**TASKS FOR THIS EXERCISE**.
1: Translate this sentence from the match report into Spanish: "Granted, three of the Villa goals took fortuitous deflections but there was no denying them a deserved success."
2: Using the match report, decide whether each statement agrees with it. For each, answer yes or no and quote the deciding words.
(a) Ollie Watkins had scored three goals before half-time.
(b) Ross Barkley was making his debut in this match.
(c) Mo Salah scored only one goal for Liverpool.
3: Continue the match report on Aston Villa's 7-2 win over Liverpool, starting right after its final sentence.

**PASSAGE SHOWN**.
○ ○ ○

Aston Villa 7-2 Liverpool
If there has ever been a more madcap day in the Premier League, then I am struggling to remember it.
After 10-man Manchester United’s home humiliation earlier in the day, this was an even bigger shock because it came from a side which survived by the skin of its teeth last season against the reigning champions; from a side which had lost five successive Premier League matches in a row against their opponents by an aggregate score of 15-3.
This just proved that football can be crazy!
Highlights of the game
This was an Aston Villa side aiming to rewrite history.
Dean Smith, who has done such a marvellous job at the club, was vying to guide to Villa to three consecutive top-flight victories for the first time since April 2010.
Yet victories over Sheffield United and Fulham were one thing. The league’s top team were now in town and this was a very different challenge.
Liverpool had turned on the style in their opening three matches and were massive favourites with the SBOTOP Premier League betting odds.
So, the Premier League highlights which duly followed were as remarkable as they were shocking.
Ollie Watkins, the £28 million arrival from Brentford, had a hat-trick by half-time and Jack Grealish, the game’s outstanding performer, scored twice and contributed three assists in a 7-2 Villa Park rout.
Granted, three of the Villa goals took fortuitous deflections but there was no denying them a deserved success.
A defensive error kick-started proceedings as a pass was played straight to Grealish and he played the ball back inside for the unmarked Watkins who finished from close range.
The frontman’s second goal was superb as he was sent clear by his captain before cutting back inside Virgil van Dijk and rifling the ball into the top far corner.
When Mo Salah reduced the arrears after a Naby Keita effort was blocked, most followers would have expected Villa to spend the remainder of the contest with their backs to the wall.
Yet instead they turned the screw as the ever-improving John McGinn’s shot deflected off van Dijk to beat Adrián before Trezeguet returned a deep free-kick from debutant Ross Barkley for Watkins to head home.
Into the second half and Barkley – how the boyhood Everton fan must have enjoyed this on his debut – took a pass from Grealish on the edge of the box and saw his shot flick up off full-back Trent Alexander-Arnold and sail into the far corner.
After Salah added his second from a Firmino pass, the Villa captain got the goal he deserved, albeit with another deflection, this time off Fabinho.
The coup de grace was still to come as the club talisman produced a sumptuous dinked finish for his second and Villa’s seventh.
Neither player, manager, nor the thousands of fans watching worldwide could scarcely believe it.

○ ○ ○

**INFORMATION SHOWN**.
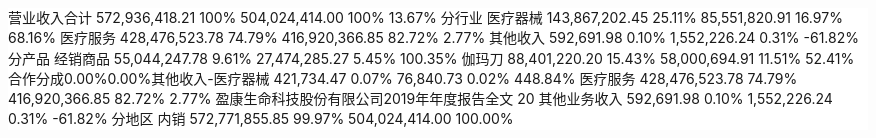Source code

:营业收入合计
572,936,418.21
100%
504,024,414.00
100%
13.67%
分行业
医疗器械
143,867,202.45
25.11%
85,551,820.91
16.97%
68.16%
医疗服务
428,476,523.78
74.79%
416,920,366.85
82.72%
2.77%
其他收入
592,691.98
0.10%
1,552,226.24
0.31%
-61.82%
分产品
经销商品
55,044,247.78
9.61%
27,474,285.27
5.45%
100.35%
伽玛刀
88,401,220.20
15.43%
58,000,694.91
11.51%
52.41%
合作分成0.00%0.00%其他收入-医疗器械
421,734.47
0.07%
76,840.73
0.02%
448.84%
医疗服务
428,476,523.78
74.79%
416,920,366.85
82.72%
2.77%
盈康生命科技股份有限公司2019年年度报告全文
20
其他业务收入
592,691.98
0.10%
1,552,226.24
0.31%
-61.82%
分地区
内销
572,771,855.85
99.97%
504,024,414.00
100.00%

○ ○ ○

**ANSWERS TO THIS EXERCISE**.
1: Es cierto que tres de los goles del Villa se beneficiaron de desvíos afortunados, pero no se les podía negar un éxito merecido.

2:
(a) Yes: "Ollie Watkins, the £28 million arrival from Brentford, had a hat-trick by half-time"
(b) Yes: "a deep free-kick from debutant Ross Barkley"
(c) No: "After Salah added his second from a Firmino pass"

3:
Indeed, as Smith said at the end, the only shame for the home team was that their fans were not inside what would have been a ‘rocking’ Villa Park to witness it first-hand.
It could and perhaps should have been more too as Watkins had a one-on-one with Adrián and was also denied his fourth by the crossbar.
Yet Villa were content with seven; in seventh heaven no doubt.
Perhaps Jurgen Klopp should have listened to the warning signs given by Roy Keane six days ago.
Key statistics
Liverpool are the first reigning English top-flight champions to ship seven goals in a league match since Arsenal against Sunderland in September 1953.
Before tonight, Villa had only won once against Liverpool in their past 19 top-flight home games.
They have now won their opening three top-flight games for the first time since 1962-63.
Watkins is the 10th player to score a top-flight hat-trick against Liverpool and the first since Dimitar Berbatov in September 2010.
Salah has now scored against 25 of the 26 sides he has appeared in the Premier League for Liverpool – the best ratio of any player in the competition for the club.
This is the first time in the two clubs’ history that both Liverpool and Manchester United have conceded six goals in a match on the same day.
There have been 144 goals scored in 38 Premier League games this season, an average of 3.79 per game; this is the highest goals per game ratio in an English top-flight season since 1930/31 (3.95 goals per game).
What’s next?
Villa have a Midlands derby at Leicester City next time out before a home match with newly-promoted Leeds United a week later.
It’s the Merseyside derby for Liverpool as they go to Everton on October 17.
That is followed by a Champions League trip to Ajax and a home league match against Sheffield United.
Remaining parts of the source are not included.